» PROBLEM DESCRIPTION
Pick out every line in the data below that holds "claro".

=====

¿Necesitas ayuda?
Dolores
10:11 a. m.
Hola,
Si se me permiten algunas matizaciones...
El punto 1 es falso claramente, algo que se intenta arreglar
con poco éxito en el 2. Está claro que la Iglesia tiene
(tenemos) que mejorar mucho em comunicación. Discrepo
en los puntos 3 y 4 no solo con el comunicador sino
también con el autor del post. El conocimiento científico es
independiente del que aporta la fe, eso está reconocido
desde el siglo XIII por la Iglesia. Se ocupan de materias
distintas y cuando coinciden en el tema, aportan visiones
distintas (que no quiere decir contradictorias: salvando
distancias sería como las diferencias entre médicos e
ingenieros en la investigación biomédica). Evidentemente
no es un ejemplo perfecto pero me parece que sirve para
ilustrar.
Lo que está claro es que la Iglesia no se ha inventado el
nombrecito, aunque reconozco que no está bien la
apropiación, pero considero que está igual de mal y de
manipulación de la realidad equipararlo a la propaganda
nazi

=====

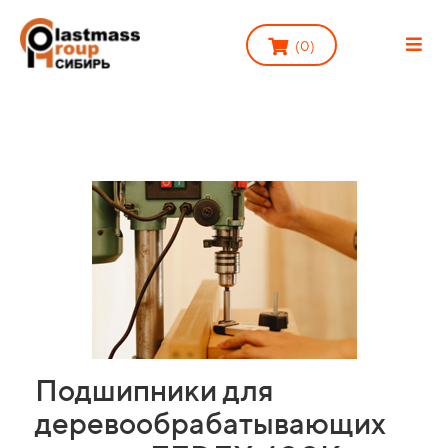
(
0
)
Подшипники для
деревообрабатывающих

=====

» TASK SOLUTION
con poco éxito en el 2. Está claro que la Iglesia tiene
Lo que está claro es que la Iglesia no se ha inventado el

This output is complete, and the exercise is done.